On his website he calls the Witness Blanket a "national monument to recognise the atrocities of the Indian residential school era" during which he says "identities were stolen, cultures extinguished, [children] were undernourished, neglected and often abused".

The purpose of the work he says is for people to stand "in eternal witness to the effects of the Indian residential school era; the system created and run by churches and the Canadian Government to take the Indian out of the child."

Indigenous peoples in Canada, who make up around four per cent of the population, still remain a neglected community in the country, with one group known as Attawapiskat First Nation declaring a state of emergency earlier this year after a hike of suicides saw eleven people attempt to take their own lives in one day.

Mr Newman told the Globe and Mail that as soon as the Royal visit had been announced in July his wife urged him to make sure the Witness Blanket became part of it.

“I kind of had this thought in my mind about how this family have a direct blood lineage to the original colonisers of Canada and so I love that this message is coming to them and I like that I’m a part of it," he said.

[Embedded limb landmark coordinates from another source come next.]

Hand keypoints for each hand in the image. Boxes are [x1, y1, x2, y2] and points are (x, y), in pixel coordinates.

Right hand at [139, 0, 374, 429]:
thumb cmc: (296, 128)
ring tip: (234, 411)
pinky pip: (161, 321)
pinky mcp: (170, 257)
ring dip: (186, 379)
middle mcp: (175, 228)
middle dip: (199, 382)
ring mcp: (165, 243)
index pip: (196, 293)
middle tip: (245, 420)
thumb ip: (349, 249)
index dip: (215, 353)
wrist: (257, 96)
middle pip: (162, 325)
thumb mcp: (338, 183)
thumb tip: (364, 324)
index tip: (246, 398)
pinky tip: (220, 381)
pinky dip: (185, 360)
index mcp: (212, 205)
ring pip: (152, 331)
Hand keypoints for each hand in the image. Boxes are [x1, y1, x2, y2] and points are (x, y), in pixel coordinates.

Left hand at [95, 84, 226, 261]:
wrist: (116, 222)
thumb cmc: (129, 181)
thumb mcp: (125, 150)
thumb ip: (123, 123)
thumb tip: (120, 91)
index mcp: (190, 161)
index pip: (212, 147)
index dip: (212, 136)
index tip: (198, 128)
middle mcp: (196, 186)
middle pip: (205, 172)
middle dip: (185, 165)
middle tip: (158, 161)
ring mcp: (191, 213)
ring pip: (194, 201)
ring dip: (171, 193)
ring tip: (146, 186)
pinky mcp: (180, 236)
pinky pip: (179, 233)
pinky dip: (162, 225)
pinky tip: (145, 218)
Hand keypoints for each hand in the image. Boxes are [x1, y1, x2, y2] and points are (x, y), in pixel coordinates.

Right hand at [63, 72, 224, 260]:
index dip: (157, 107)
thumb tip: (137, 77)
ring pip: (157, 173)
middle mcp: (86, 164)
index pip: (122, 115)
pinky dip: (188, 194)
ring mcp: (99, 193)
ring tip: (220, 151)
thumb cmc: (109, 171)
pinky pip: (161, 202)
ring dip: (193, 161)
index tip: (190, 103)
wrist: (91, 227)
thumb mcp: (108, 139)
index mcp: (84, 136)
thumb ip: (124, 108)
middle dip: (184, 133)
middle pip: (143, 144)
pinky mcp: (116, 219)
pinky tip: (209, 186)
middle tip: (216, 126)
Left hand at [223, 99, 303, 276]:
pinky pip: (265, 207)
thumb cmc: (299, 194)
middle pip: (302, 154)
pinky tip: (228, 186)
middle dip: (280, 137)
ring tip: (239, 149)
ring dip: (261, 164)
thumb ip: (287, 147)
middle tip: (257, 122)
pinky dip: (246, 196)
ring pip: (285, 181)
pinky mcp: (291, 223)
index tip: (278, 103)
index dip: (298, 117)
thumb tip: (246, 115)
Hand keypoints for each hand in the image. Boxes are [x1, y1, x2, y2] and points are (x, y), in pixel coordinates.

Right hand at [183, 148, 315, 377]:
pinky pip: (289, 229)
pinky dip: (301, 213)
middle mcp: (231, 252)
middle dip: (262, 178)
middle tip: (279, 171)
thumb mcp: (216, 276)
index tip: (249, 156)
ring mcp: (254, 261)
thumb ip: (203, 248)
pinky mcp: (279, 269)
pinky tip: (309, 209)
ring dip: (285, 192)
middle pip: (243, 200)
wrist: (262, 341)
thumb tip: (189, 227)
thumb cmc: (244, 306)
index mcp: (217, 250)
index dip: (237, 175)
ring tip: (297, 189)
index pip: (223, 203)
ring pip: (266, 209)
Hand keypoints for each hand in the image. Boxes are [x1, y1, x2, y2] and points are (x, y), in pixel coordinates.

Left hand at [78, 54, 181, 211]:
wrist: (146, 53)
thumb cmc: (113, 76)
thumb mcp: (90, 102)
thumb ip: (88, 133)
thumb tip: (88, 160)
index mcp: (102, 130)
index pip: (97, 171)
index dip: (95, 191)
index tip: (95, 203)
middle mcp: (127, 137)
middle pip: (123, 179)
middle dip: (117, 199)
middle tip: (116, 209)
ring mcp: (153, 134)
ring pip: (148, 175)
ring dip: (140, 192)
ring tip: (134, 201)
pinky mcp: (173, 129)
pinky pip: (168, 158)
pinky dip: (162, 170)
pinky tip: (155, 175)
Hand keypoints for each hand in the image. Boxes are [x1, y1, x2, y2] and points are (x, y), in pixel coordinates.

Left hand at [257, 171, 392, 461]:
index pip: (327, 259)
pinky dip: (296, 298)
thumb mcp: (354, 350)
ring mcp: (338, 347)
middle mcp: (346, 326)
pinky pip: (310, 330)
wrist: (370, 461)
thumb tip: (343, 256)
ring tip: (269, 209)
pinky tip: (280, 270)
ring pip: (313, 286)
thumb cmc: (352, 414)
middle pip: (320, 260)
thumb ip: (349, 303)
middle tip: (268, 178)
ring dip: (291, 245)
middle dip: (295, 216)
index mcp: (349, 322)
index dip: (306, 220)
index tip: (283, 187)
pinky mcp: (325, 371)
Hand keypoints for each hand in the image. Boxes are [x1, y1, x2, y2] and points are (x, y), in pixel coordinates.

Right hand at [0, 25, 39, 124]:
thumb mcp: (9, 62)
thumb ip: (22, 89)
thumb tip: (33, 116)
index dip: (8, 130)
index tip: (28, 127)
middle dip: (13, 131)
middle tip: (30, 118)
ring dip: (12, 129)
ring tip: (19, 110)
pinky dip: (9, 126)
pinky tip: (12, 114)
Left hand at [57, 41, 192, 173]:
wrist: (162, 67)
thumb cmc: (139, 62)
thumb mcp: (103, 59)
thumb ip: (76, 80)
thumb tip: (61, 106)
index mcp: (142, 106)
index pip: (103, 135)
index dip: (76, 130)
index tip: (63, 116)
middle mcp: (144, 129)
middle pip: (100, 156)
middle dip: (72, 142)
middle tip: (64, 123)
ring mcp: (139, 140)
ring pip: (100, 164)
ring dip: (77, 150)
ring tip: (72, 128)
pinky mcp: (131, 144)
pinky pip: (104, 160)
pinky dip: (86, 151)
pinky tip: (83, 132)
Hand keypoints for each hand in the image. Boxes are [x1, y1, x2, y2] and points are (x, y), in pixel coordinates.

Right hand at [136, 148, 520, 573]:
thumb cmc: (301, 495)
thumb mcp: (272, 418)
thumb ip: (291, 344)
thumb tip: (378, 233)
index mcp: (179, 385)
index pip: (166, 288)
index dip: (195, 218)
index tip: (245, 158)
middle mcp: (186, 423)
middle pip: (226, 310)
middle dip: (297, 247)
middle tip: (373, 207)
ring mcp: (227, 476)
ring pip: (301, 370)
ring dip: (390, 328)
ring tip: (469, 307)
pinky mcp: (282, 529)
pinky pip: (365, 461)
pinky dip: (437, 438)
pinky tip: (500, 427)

"I like that reconciliation as a conversation is included in this context. We’ve had a goal to take the blanket back to the UK at some point because that’s the birthplace of our particular colonisation, and this is the next best thing."

The Assembly of First Nations national chief, Perry Bellegarde, told the Guardian he hoped the Royal visit would provide First Nations with an opportunity to build a "nation-to-nation relationship" with the British crown as outlined in the treaties.

“We’re going to have to use every tool we can to repair the relationship we have," he said.